6.12 is an LTS kernel as I understand it.

Yes but LTS mostly means that it will be feature-frozen, so there will be no new potential regressions as regularly happens with the mainline kernels. It will only receive bugfixes and security backports for the supported period, which is currently set to 2 years (previously 6 years) by the stable kernel maintainers.

Yes is is. If someone would use LTS kernel it will use the older version 6.6 to avoid hiccups. This means there are less users testing the newest kernels while this means less proved fixes to include into the next LTS version what means LTS is not so good as it is today.

An other point is that, LTS kernels are more used, for systems which not change so fast as Mobile & Workstations in general do. And also the Enterprise market will have an advantage compared to the Stable cycle of kernels.

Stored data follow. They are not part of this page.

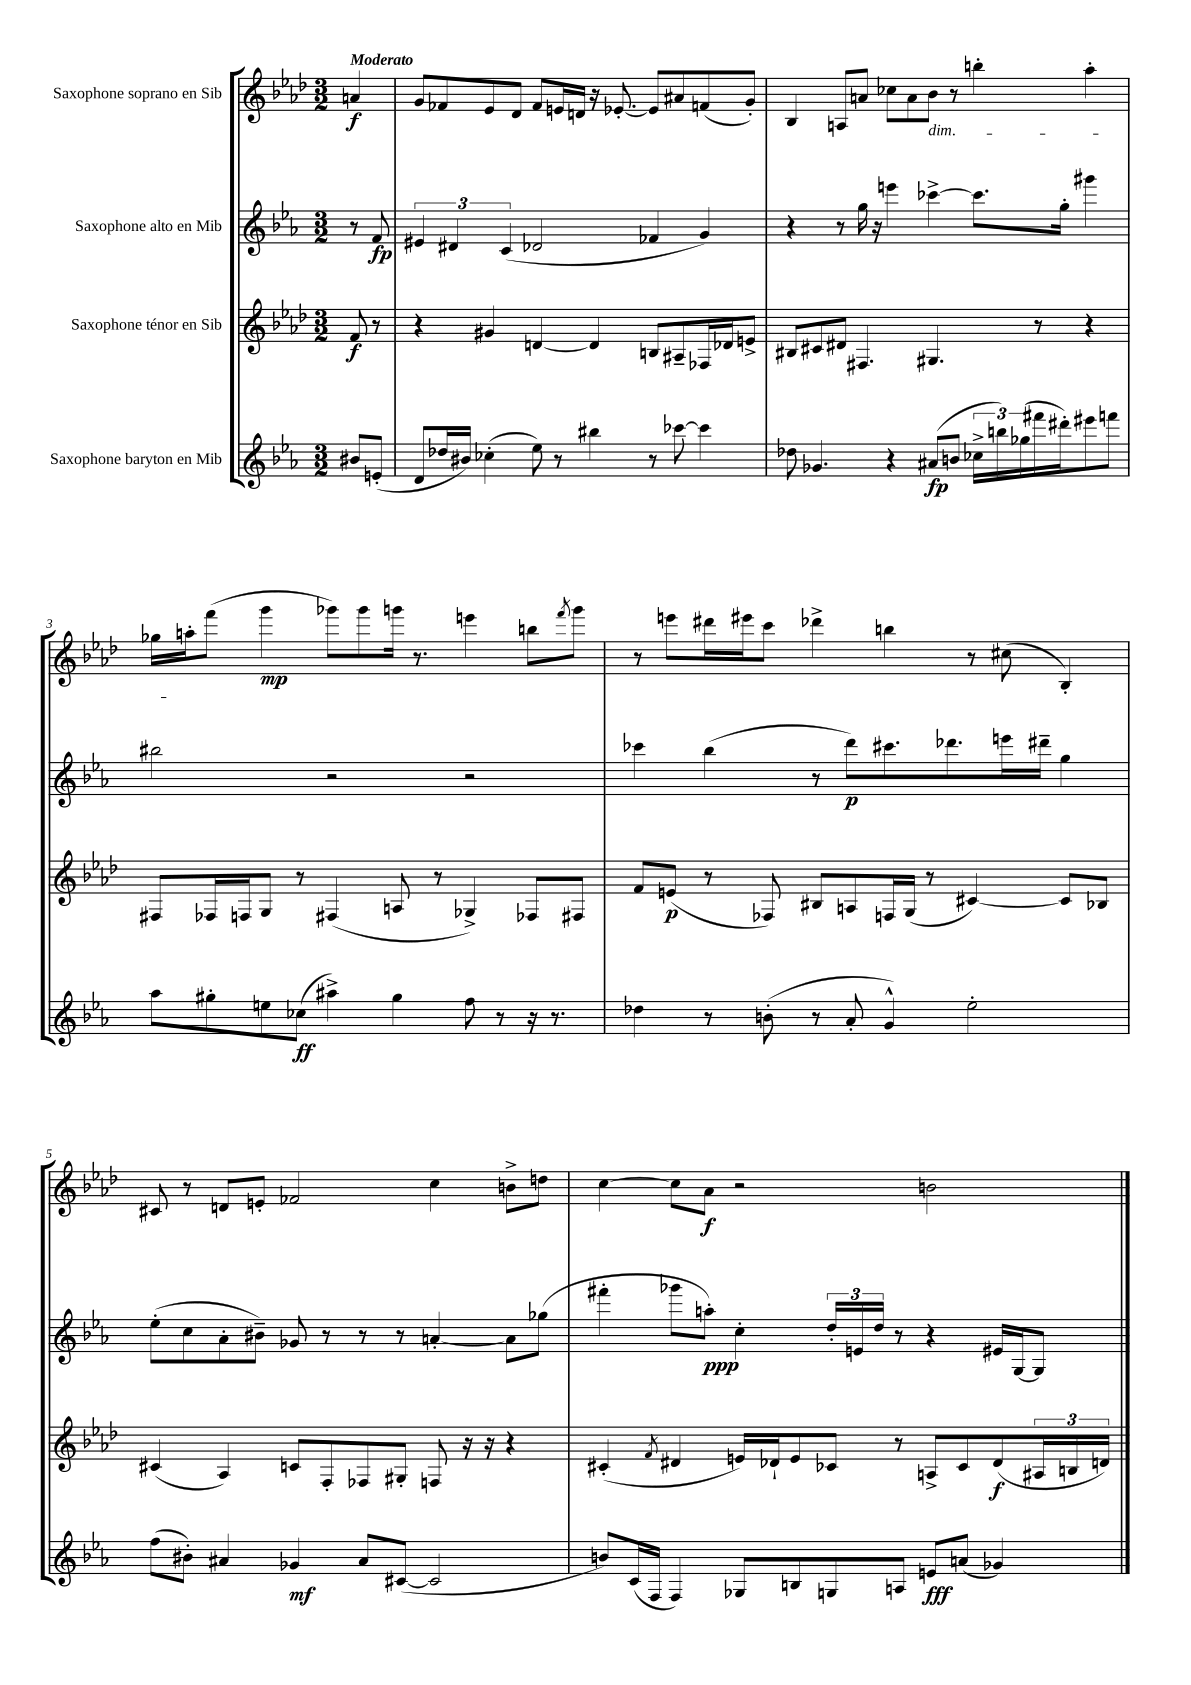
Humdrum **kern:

**kern	**dynam	**kern	**dynam	**kern	**dynam	**kern	**dynam
*part4	*part4	*part3	*part3	*part2	*part2	*part1	*part1
*staff4	*staff4	*staff3	*staff3	*staff2	*staff2	*staff1	*staff1
*I"Saxophone baryton en Mib	*	*I"Saxophone ténor en Sib	*	*I"Saxophone alto en Mib	*	*I"Saxophone soprano en Sib	*
*clefG2	*	*clefG2	*	*clefG2	*	*clefG2	*
*k[b-e-a-]	*	*k[b-e-a-d-]	*	*k[b-e-a-]	*	*k[b-e-a-d-]	*
*M3/2	*	*M3/2	*	*M3/2	*	*M3/2	*
=	=	=	=	=	=	=	=
!	!	!	!	!	!	!LO:TX:a:B:t=Moderato	!
8b#X/L	.	8f/	f	8r	.	4an/	f
(8en'/J	.	8r	.	8f/	fp	.	.
=1	=1	=1	=1	=1	=1	=1	=1
8d/L	.	4r	.	6e#X/	.	8g/L	.
16dd-X/L	.	.	.	.	.	8f-X/	.
.	.	.	.	6d#X/	.	.	.
16b#X/JJ)	.	.	.	.	.	.	.
(4cc-X'\	.	4g#X/	.	.	.	8e-/	.
.	.	.	.	(6c/	.	.	.
.	.	.	.	.	.	8d-/J	.
8ee-\)	.	[4dn/	.	2d-X/	.	8f-/L	.
8r	.	.	.	.	.	16en/L	.
.	.	.	.	.	.	16dn/JJ	.
4bb#X\	.	4d/]	.	.	.	16r	.
.	.	.	.	.	.	[8.e-X'/	.
8r	.	8Bn/L	.	4f-X/	.	8e-/L]	.
[8ccc-X\	.	8A#X~/	.	.	.	8a#X/	.
4ccc-\]	.	16F-X/L	.	4g/)	.	(8fn/	.
.	.	16d-X/J	.	.	.	.	.
.	.	8en^/J	.	.	.	8g'/J)	.
=2	=2	=2	=2	=2	=2	=2	=2
8dd-X\	.	8B#X/L	.	4r	.	4B-/	.
4.g-X/	.	8c#X/	.	.	.	.	.
.	.	8d#X/J	.	8r	.	8An/L	.
.	.	4.F#X/	.	16gg\	.	8an/J	.
.	.	.	.	16r	.	.	.
4r	.	.	.	4eeen\	.	8cc-X\L	.
.	.	.	.	.	.	8a\	.
!	!	!	!	!	!	!LO:TX:b:i:t=dim.	!
(8a#X/L	fp	4.G#X/	.	[4ccc-X^\	.	8b-\J	.
8bn/J	.	.	.	.	.	8r	.
24cc-X^\LL	.	.	.	8.ccc-\L]	.	4bbn'\	.
24bbn\)	.	.	.	.	.	.	.
(24gg-X\	.	.	.	.	.	.	.
16fff#X\	.	8r	.	.	.	.	.
16ddd#X'\J)	.	.	.	16gg'\Jk	.	.	.
8eee#X\	.	4r	.	4ggg#X\	.	4aa-'\	.
8fffn\J	.	.	.	.	.	.	.
!!LO:LB:g=z
=3	=3	=3	=3	=3	=3	=3	=3
8aa-\L	.	8F#X/L	.	2bb#X\	.	16gg-X\LL	.
.	.	.	.	.	.	16aan'\J	.
8gg#X'\	.	16F-X/L	.	.	.	(8fff\J	.
.	.	16Fn/J	.	.	.	.	.
8een\	.	8G/J	.	.	.	4ggg\	mp
(8cc-X\J	ff	8r	.	.	.	.	.
4aa#X^\)	.	(4F#X/	.	2r	.	8ggg-X\L)	.
.	.	.	.	.	.	8ggg-\	.
4gg#\	.	8An/	.	.	.	16gggn\Jk	.
.	.	.	.	.	.	8.r	.
.	.	8r	.	.	.	.	.
8ff\	.	4G-X^/)	.	2r	.	4eeen\	.
8r	.	.	.	.	.	.	.
16r	.	8F-X/L	.	.	.	8bbn\L	.
8.r	.	.	.	.	.	.	.
.	.	.	.	.	.	8qfff/	.
.	.	8F#X/J	.	.	.	8ggg\J	.
=4	=4	=4	=4	=4	=4	=4	=4
4dd-X\	.	8f/L	.	4ccc-X\	.	8r	.
.	.	(8en/J	p	.	.	8eeen\L	.
8r	.	8r	.	(4bb-\	.	16ddd#X\L	.
.	.	.	.	.	.	16eee#X\J	.
(8bn'\	.	8F-X/)	.	.	.	8ccc\J	.
8r	.	8B#X/L	.	8r	.	4ddd-X^\	.
8a-'/	.	8An/	.	8ddd\L)	p	.	.
4g^^/)	.	16Fn/L	.	8.ccc#X\	.	4bbn\	.
.	.	(16G/JJ	.	.	.	.	.
.	.	8r	.	.	.	.	.
.	.	.	.	8.ddd-X\	.	.	.
2ee-'\	.	[4c#X/)	.	.	.	8r	.
.	.	.	.	16eeen\L	.	(8cc#X\	.
.	.	.	.	16ddd#X~\JJ	.	.	.
.	.	8c#/L]	.	4gg\	.	4B-'/)	.
.	.	8B-X/J	.	.	.	.	.
!!LO:LB:g=z
=5	=5	=5	=5	=5	=5	=5	=5
(8ff\L	.	(4c#X/	.	(8ee-'\L	.	8c#X/	.
8b#X'\J)	.	.	.	8cc\	.	8r	.
4a#X/	.	4A-/)	.	8a-'\	.	8dn/L	.
.	.	.	.	8b#X~\J)	.	8en'/J	.
4g-X/	mf	8cn/L	.	8g-X/	.	2f-X/	.
.	.	8F'/	.	8r	.	.	.
8a#/L	.	8F-X/	.	8r	.	.	.
([8c#X/J	.	8G#X'/J	.	8r	.	.	.
2c#/]	.	8Fn/	.	[4an'/	.	4cc\	.
.	.	16r	.	.	.	.	.
.	.	16r	.	.	.	.	.
.	.	4r	.	8a\L]	.	8bn^\L	.
.	.	.	.	(8gg-X\J	.	8ddn\J	.
=6	=6	=6	=6	=6	=6	=6	=6
8bn/L)	.	(4c#X'/	.	4fff#X'\	.	[4cc\	.
(16c/L	.	.	.	.	.	.	.
16F/JJ	.	.	.	.	.	.	.
.	.	8qf/	.	.	.	.	.
4F/)	.	4d#X/	.	8ggg-X\L	.	8cc\L]	.
.	.	.	.	8aan'\J)	ppp	8a-\J	f
8G-X/L	.	16en/LL)	.	4cc'\	.	2r	.
.	.	16d-X`/J	.	.	.	.	.
8Bn/	.	8e/	.	.	.	.	.
8Gn/	.	8c-X/J	.	24dd'/LL	.	.	.
.	.	.	.	24en/	.	.	.
.	.	.	.	24dd/JJ	.	.	.
8An/J	.	8r	.	8r	.	.	.
8en/L	fff	8An^/L	.	4r	.	2bn\	.
(8an/J	.	8c-/	.	.	.	.	.
4g-X/)	.	(8d-/	f	16e#X/LL	.	.	.
.	.	.	.	[16G/J	.	.	.
.	.	24A#X/L	.	8G/J]	.	.	.
.	.	24Bn/	.	.	.	.	.
.	.	24dn/JJ)	.	.	.	.	.
==	==	==	==	==	==	==	==
*-	*-	*-	*-	*-	*-	*-	*-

Decreasing LTS from 6 to 2 yer support also shows that the responsibility to keep a kernel running so long is a big load and it gets expensive.

As much as I would like to see the LTS kernel in the official Repositories of Fedora, as much I am also happy “to be different” to other main Distributions which already have this practice, using the LTS kernel. We would probably loose our agility we do have now, being fast and going after new technologies. We would also slide into a bigger competition with our Enterprise sponsors, while we do aim to be more complementary at the moment, testing new technologies for them.

Probably, we should talk about, how we could being better to release new kernel versions including the patches which cause this regression. To keep our stable version more stable and focus on that, instead of reaching for the LTS versions.

A rescue kernel is to rescue a system and should not be used for productive manner. As already mentioned a rescue kernel has to be good enough to boot the system and rescue it.

1 Like

The problem is that kernel releases go so quickly, with a new subversion every 1-2 weeks, that it’s impossible to keep up with testing. Version 6.x.1 will have an AMD regression, then 6.x.2 an Intel regression, 6.x.3 will not resume from suspend for X% of users and so on.

As Fedora users we are guinea pigs for the stable distributions downstream, which i understand, but the kernel instability that has been visible the last 6 months or so is a bit concerning. Having a reliable kernel should imo be more important than to be bleeding edge, because with an unstable system all bets are off.

It wouldn’t be necessary to be so unstable if Fedora’s kernel maintainers decided to not push through every kernel subversion but only 1 or 2 in every major cycle, after more thorough testing for major defects (cpu/gpu/suspend etc). But i suspect that’s not going to happen since the current approach seems to be a fundamental part of Fedora’s development cycles.

For my personal situation, and i have a very generic full-AMD laptop, the recent kernel updates feel a bit like Russian roulette. Every week i’m hoping that i can at least boot my computer. If i had to use my laptop professionally, which i currently don’t, i don’t know if i would take that risk.

I see your point here. But 6.12 would be the LTS candidate. Android for example will wait a few months before switching to it.

Meanwhile users would have 6.6 which is stable and LTS and could be used as a safe option if the current stable kernel is full of bugs

So you kinda invalidate your point here. The fact that 6.12 is so buggy proves my point. Using 6.11 is already long end-of-life!